=== Data to examine ===
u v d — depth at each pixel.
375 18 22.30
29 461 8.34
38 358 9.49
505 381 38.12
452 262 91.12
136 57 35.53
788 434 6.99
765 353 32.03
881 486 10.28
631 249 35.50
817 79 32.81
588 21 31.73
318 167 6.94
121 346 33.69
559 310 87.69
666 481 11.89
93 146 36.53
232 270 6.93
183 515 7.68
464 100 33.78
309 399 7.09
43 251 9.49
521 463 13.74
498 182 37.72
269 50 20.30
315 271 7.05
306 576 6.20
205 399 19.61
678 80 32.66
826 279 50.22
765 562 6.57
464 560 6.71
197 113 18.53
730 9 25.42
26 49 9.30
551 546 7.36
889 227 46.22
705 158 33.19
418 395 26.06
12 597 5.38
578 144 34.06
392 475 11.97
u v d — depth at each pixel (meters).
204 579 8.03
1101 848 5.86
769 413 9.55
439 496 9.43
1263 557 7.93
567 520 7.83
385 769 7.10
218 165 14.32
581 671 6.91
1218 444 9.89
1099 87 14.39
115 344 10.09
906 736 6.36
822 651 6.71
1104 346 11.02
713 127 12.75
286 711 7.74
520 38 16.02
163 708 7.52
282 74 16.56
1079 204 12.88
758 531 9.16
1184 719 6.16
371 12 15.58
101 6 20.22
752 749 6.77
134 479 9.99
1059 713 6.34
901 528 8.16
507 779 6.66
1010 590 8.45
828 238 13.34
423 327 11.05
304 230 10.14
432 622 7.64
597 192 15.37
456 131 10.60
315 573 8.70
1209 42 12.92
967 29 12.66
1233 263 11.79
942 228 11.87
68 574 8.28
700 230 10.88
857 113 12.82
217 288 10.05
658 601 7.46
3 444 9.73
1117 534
===
Your goal -> Give the number of lines in the data above that contain the word "depth", with no accompanying text.

Output below -> 2